READING PASSAGE:

- - - -

# SageMaker Distrubuted Training: Hosting a Model Parallelism with PyTorch CNN on CPU Instances

*(This notebook was tested with the "Python 3 (PyTorch CPU Optimized)" kernel.)*

This notebook demonstrates how to use SageMaker distributed model parallelism to train a CNN based model for image classification based on Cifar10 dataset. It is inteneded to run a live workshop for SageMaker distributed training with limited time and constrained resource. The training job runs on a single node with multiple vCPUs such as ml.c5.2xlarge. The code was based on SageMaker 2.x Python3.8 and PyTorch 1.11. 


Amazon SageMaker is a fully managed service that provides developers and data scientists with the ability to build, train, and deploy machine learning (ML) models quickly. Amazon SageMaker removes the heavy lifting from each step of the machine learning process to make it easier to develop high-quality, large models. The SageMaker Python SDK makes it easy to train and deploy models in Amazon SageMaker with several different machine learning and deep learning frameworks, including PyTorch.

## Setup

Let's start by specifying:

- An Amazon S3 bucket and prefix for training and model data. This should be in the same region used for SageMaker Studio, training, and hosting.
- An IAM role for SageMaker to access to your training and model data. If you wish to use a different role than the one set up for SageMaker Studio, replace `sagemaker.get_execution_role()` with the appropriate IAM role or ARN. For more about using IAM roles with SageMaker, see [the AWS documentation](https://docs.aws.amazon.com/sagemaker/latest/dg/sagemaker-roles.html).

In [None]:
import sagemaker

sagemaker_session = sagemaker.Session()

bucket = sagemaker_session.default_bucket()
prefix = "pytorch-cnn-cifar10-example"

#role = sagemaker.get_execution_role()
role = 'arn:aws:iam::976939723775:role/service-role/AmazonSageMaker-ExecutionRole-20210317T133000'

## Prepare the training data

The [CIFAR-10 dataset](https://www.cs.toronto.edu/~kriz/cifar.html) is a subset of the [80 million tiny images dataset](https://people.csail.mit.edu/torralba/tinyimages). It consists of 60,000 32x32 color images in 10 classes, with 6,000 images per class.

- - - -

RECORDS SHOWN:
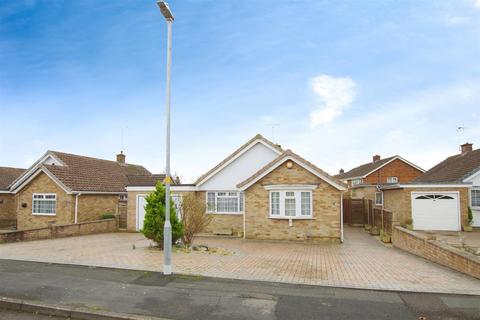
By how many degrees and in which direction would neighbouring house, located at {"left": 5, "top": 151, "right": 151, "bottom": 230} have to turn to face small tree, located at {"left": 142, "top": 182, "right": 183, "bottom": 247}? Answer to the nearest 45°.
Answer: approximately 45° to its left

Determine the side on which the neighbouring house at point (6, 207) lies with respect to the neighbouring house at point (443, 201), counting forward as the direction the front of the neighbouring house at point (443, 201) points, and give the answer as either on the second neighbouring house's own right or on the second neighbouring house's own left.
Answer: on the second neighbouring house's own right

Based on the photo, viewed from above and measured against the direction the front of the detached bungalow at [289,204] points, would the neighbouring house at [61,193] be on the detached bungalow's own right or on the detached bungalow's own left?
on the detached bungalow's own right

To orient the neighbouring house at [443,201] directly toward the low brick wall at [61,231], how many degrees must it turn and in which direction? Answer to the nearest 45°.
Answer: approximately 45° to its right

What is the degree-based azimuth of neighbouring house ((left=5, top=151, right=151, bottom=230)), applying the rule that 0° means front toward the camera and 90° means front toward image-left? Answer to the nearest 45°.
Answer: approximately 45°

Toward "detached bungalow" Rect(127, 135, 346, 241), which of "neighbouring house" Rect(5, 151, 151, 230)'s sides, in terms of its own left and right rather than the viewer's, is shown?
left

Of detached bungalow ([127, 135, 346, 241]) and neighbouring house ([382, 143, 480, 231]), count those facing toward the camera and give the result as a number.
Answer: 2

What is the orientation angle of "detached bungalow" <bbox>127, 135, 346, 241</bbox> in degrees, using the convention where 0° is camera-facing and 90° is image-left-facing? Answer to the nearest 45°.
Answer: approximately 0°
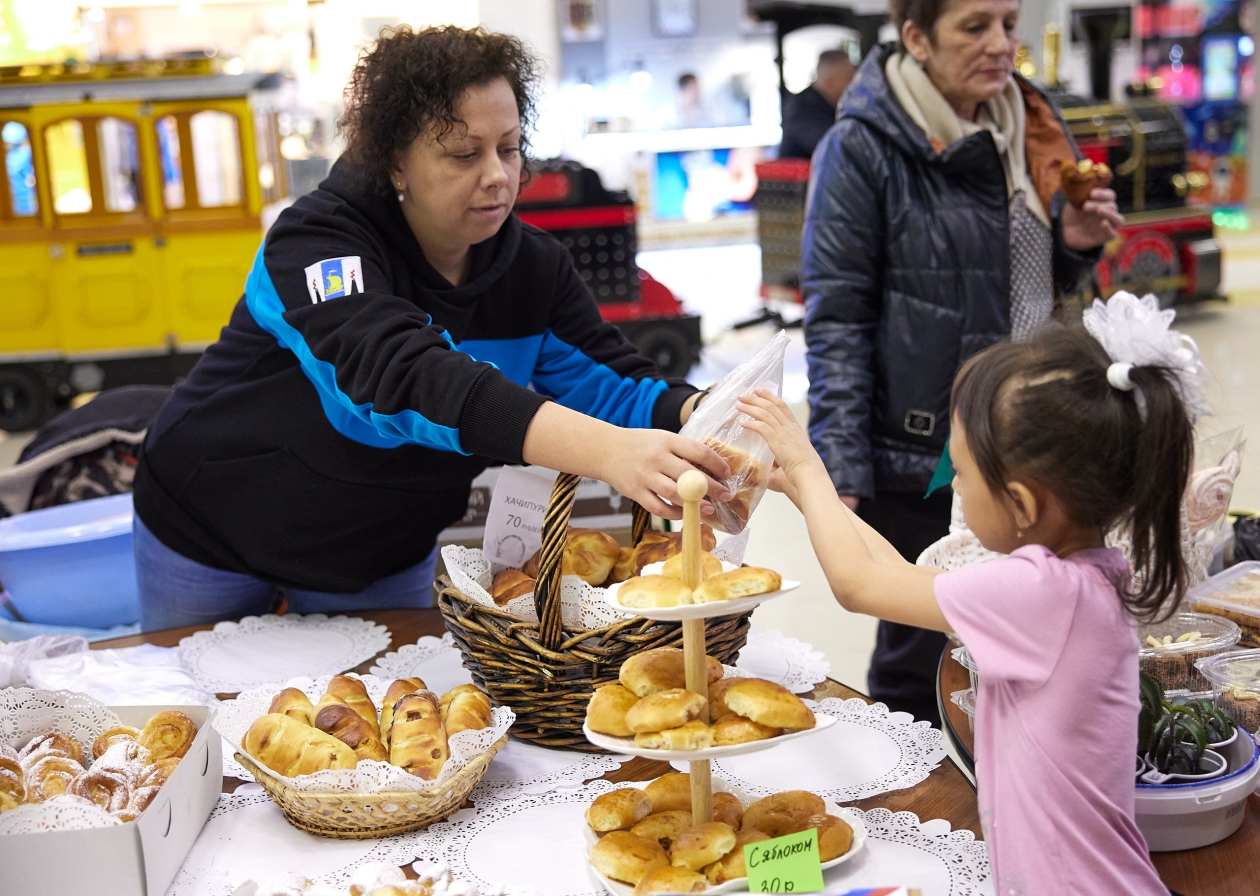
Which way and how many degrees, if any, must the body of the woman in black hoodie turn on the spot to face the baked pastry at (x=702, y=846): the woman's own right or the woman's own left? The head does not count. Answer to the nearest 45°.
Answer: approximately 45° to the woman's own right

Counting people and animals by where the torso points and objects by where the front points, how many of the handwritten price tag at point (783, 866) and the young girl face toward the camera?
1

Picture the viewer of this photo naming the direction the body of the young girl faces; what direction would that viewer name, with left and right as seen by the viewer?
facing away from the viewer and to the left of the viewer

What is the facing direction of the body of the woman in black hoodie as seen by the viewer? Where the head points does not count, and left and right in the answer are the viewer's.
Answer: facing the viewer and to the right of the viewer

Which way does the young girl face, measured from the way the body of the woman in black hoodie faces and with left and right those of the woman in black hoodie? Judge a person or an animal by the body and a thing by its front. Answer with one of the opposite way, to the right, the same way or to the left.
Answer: the opposite way

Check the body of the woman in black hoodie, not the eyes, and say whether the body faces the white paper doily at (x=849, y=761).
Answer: yes

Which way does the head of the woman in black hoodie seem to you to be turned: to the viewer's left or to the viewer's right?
to the viewer's right

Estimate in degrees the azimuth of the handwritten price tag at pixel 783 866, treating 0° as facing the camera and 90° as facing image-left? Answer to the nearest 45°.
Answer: approximately 0°
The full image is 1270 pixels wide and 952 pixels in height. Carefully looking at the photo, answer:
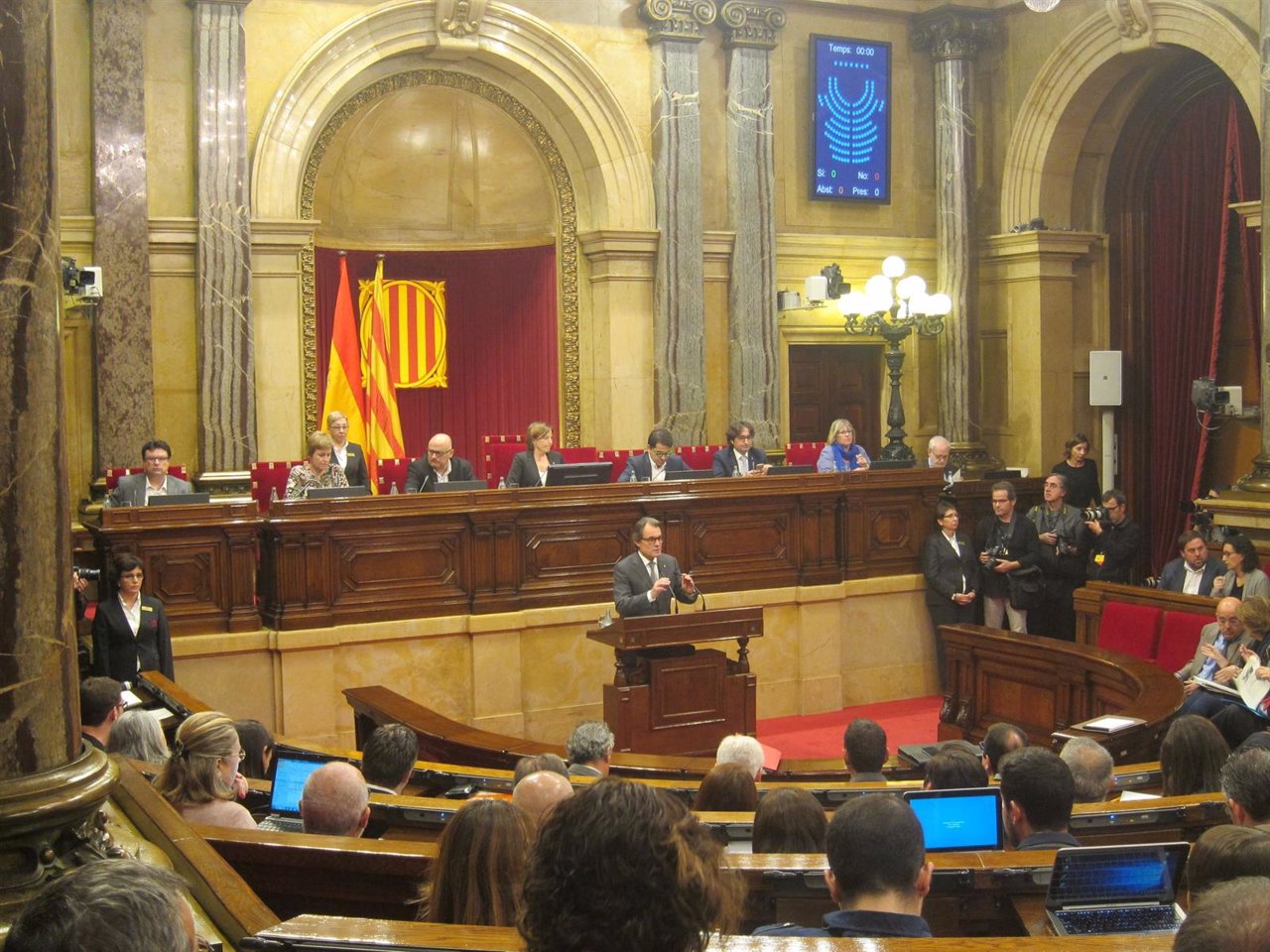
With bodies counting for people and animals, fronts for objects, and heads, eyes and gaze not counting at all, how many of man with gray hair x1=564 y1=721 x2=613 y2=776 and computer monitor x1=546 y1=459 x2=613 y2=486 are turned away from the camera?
2

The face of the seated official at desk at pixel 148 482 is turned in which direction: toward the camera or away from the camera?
toward the camera

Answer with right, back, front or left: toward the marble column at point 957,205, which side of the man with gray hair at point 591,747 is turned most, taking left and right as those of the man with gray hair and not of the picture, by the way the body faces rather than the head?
front

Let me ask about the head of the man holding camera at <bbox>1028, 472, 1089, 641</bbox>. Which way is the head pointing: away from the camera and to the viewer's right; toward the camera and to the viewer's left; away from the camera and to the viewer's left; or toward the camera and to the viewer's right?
toward the camera and to the viewer's left

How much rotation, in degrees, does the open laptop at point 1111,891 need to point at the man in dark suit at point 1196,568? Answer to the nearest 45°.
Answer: approximately 180°

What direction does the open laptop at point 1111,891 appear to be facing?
toward the camera

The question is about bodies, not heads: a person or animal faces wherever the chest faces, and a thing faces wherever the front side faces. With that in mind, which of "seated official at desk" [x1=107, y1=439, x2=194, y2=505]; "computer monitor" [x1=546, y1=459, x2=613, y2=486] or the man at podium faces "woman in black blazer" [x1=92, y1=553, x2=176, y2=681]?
the seated official at desk

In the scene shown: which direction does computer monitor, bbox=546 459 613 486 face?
away from the camera

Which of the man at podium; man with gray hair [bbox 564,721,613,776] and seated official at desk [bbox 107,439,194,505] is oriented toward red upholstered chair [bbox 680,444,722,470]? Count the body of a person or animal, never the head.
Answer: the man with gray hair

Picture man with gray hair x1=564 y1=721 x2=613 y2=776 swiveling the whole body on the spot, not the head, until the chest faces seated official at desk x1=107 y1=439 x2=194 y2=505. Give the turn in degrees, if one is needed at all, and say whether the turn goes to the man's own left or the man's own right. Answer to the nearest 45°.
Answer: approximately 45° to the man's own left

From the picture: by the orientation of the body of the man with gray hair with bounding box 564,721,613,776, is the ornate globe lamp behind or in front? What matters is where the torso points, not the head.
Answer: in front

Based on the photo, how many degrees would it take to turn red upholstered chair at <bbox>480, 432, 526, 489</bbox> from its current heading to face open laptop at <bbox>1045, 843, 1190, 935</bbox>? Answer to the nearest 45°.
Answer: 0° — it already faces it

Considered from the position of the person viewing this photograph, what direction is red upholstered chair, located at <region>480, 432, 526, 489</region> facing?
facing the viewer

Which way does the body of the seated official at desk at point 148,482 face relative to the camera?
toward the camera

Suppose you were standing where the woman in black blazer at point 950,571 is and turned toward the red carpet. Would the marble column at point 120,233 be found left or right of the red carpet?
right

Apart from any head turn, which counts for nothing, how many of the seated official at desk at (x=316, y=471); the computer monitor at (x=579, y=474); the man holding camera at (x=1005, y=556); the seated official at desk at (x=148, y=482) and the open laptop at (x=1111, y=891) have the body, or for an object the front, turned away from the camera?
1

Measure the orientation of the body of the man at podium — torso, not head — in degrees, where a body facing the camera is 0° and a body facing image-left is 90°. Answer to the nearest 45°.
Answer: approximately 315°

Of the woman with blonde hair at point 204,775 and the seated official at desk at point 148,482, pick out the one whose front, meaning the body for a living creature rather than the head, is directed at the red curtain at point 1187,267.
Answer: the woman with blonde hair

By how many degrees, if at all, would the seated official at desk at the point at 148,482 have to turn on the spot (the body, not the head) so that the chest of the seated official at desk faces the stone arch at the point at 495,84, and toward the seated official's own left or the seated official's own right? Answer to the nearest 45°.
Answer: approximately 135° to the seated official's own left

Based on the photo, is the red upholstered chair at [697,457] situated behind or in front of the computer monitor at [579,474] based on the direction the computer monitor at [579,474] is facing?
in front
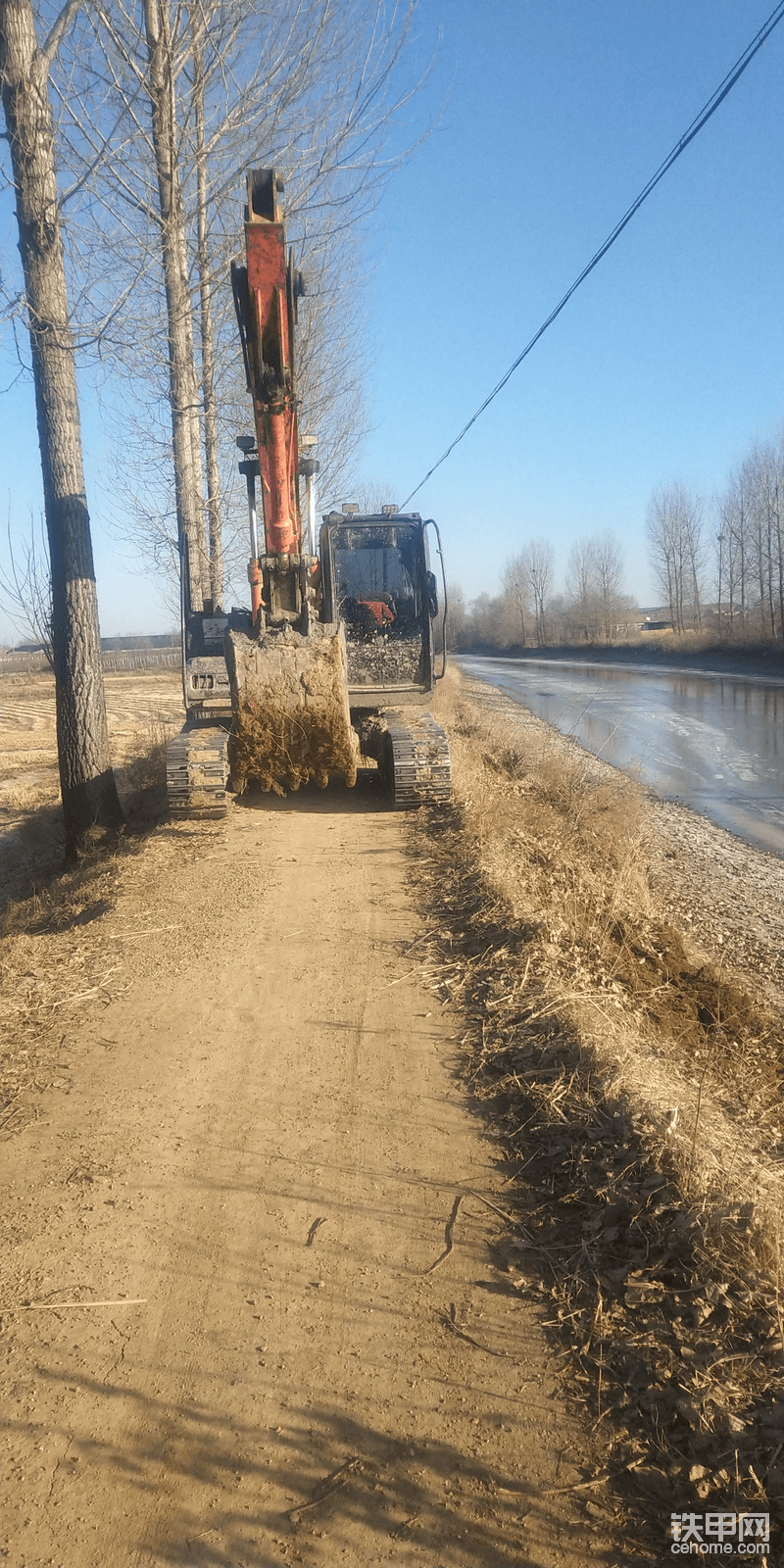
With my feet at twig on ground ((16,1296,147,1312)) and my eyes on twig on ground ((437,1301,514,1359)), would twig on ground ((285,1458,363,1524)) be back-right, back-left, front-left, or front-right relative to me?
front-right

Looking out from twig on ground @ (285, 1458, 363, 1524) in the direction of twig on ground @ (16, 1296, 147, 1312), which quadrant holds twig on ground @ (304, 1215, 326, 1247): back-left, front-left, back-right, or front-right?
front-right

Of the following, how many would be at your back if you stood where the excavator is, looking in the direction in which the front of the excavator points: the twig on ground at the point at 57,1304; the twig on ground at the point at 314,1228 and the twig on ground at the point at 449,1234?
0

- - - -

QUESTIONS TO ANSWER:
1 - In the notebook page above the items, rewrite the paragraph beginning "This notebook demonstrates how to use" as a short bulleted list that keeps its main facts.
2 - Transcribe word for word the stretch of the notebook page from "# SageMaker Distrubuted" through "and PyTorch 1.11.".

PROBLEM SOLUTIONS:
1 -
- It shows how to use SageMaker distributed model parallelism to train a CNN-based image classification model on the Cifar10 dataset.
- It is meant for a live workshop on SageMaker distributed training with limited time and constrained resources.
- The training job runs on a single node with multiple vCPUs, such as ml.c5.2xlarge.
- The code is based on SageMaker 2.x, Python 3.8, and PyTorch 1.11.

2 -
# SageMaker Distrubuted Training: Hosting a Model Parallelism with PyTorch CNN on CPU Instances

*(This notebook was tested with the "Python 3 (PyTorch CPU Optimized)" kernel.)*

This notebook demonstrates how to use SageMaker distributed model parallelism to train a CNN based model for image classification based on Cifar10 dataset. It is inteneded to run a live workshop for SageMaker distributed training with limited time and constrained resource. The training job runs on a single node with multiple vCPUs such as ml.c5.2xlarge. The code was based on SageMaker 2.x Python3.8 and PyTorch 1.11.